* [TASK REQUIREMENTS]: Reproduce the lines below word for word, from the very first one through the line containing "scientific name: Indigofera sp.", both included.

* [DATASET CONTENT]:
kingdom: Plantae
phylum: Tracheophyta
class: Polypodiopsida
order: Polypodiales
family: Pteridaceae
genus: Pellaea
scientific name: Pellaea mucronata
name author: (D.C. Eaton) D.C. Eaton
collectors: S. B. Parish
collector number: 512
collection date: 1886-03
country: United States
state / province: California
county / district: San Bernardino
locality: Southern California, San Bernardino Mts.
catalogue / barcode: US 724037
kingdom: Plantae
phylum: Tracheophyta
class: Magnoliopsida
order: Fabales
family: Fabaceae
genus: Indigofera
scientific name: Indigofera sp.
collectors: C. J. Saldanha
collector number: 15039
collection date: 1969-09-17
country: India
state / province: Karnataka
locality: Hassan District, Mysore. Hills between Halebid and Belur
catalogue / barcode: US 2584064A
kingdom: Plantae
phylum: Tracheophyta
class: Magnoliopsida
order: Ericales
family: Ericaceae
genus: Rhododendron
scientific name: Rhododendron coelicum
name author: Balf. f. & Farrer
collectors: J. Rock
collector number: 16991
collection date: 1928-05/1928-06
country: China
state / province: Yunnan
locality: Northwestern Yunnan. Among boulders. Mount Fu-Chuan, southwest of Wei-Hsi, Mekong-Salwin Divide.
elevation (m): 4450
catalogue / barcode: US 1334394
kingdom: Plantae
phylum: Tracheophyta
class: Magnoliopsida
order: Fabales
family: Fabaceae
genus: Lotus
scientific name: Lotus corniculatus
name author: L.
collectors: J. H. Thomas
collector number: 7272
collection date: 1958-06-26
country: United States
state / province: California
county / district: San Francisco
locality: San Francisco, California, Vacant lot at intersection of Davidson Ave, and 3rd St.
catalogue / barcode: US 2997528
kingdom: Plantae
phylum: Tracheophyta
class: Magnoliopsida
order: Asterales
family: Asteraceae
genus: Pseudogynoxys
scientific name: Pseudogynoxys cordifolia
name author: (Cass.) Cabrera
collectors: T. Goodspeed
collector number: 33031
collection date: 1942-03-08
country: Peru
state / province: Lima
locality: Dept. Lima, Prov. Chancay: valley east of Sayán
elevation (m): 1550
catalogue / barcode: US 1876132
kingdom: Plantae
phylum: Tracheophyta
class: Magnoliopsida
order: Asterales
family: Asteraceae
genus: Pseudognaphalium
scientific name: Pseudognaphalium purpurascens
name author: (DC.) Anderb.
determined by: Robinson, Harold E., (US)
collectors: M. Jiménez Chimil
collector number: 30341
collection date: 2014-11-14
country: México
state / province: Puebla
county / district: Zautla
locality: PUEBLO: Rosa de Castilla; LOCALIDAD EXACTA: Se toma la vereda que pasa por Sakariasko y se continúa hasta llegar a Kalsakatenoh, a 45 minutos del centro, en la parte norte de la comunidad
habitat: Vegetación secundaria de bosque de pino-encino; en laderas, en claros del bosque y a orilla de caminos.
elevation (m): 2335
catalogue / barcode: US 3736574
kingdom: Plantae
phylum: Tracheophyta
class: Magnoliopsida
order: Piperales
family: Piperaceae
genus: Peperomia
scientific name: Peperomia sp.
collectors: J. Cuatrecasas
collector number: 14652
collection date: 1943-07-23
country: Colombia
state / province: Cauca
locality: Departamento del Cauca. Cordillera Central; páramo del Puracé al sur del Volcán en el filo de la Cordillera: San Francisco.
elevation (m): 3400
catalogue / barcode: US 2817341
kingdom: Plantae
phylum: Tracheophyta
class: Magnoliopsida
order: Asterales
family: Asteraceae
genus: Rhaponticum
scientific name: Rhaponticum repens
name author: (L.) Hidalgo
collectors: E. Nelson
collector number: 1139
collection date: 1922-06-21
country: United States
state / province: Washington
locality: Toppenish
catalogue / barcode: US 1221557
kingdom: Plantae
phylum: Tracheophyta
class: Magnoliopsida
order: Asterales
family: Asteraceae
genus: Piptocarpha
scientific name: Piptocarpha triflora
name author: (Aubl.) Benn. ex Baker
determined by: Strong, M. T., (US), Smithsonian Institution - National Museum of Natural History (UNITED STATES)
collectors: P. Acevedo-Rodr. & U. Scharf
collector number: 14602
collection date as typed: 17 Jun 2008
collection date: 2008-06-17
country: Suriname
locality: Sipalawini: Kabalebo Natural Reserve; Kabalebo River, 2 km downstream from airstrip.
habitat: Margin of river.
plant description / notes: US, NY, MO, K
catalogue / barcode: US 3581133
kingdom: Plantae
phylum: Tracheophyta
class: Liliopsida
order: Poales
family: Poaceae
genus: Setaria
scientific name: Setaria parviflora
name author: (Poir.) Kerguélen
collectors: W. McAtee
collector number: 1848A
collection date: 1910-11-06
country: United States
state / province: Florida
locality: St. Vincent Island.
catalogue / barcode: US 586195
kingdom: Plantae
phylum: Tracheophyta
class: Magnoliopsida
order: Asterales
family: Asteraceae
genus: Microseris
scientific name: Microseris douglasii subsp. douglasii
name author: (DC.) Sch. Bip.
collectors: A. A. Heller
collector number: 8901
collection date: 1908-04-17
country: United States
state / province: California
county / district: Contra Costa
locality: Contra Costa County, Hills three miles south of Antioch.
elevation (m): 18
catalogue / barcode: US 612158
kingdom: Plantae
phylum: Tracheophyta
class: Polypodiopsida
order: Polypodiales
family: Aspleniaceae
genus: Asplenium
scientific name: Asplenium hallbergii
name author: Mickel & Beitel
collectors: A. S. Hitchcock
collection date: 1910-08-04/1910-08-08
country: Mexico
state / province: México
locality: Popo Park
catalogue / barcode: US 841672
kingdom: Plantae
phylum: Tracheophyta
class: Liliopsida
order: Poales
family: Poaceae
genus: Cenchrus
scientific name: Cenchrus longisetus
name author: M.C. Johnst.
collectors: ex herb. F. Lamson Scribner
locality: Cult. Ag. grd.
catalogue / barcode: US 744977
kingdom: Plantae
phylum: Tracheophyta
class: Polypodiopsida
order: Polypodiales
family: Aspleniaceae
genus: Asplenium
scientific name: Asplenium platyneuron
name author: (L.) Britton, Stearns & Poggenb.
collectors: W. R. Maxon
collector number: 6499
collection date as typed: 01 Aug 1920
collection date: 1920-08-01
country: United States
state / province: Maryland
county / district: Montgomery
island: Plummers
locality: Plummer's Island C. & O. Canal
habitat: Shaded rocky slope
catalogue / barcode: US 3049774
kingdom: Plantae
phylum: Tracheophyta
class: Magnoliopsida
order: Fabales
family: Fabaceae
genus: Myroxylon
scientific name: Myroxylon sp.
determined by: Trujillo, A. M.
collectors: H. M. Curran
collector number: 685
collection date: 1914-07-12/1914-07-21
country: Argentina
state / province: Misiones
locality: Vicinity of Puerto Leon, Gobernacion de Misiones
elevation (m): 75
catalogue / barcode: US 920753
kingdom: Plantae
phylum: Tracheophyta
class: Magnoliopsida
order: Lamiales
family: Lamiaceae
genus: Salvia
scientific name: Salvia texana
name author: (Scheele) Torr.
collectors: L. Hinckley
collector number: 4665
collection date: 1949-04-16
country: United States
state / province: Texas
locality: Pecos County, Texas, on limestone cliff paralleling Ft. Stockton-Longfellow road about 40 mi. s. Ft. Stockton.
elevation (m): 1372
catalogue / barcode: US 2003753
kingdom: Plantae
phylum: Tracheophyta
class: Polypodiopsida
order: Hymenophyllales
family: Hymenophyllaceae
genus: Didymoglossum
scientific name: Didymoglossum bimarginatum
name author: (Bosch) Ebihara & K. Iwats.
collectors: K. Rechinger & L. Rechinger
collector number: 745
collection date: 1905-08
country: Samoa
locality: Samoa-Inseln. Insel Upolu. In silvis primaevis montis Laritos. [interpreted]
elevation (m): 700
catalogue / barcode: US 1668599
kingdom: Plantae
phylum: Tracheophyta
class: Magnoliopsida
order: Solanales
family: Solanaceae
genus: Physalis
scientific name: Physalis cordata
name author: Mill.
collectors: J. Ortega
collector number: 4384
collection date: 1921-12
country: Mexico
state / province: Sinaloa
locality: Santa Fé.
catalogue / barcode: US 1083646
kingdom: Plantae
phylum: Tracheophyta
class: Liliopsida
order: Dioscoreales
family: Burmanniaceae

* [TASK OUTPUT]:
kingdom: Plantae
phylum: Tracheophyta
class: Polypodiopsida
order: Polypodiales
family: Pteridaceae
genus: Pellaea
scientific name: Pellaea mucronata
name author: (D.C. Eaton) D.C. Eaton
collectors: S. B. Parish
collector number: 512
collection date: 1886-03
country: United States
state / province: California
county / district: San Bernardino
locality: Southern California, San Bernardino Mts.
catalogue / barcode: US 724037
kingdom: Plantae
phylum: Tracheophyta
class: Magnoliopsida
order: Fabales
family: Fabaceae
genus: Indigofera
scientific name: Indigofera sp.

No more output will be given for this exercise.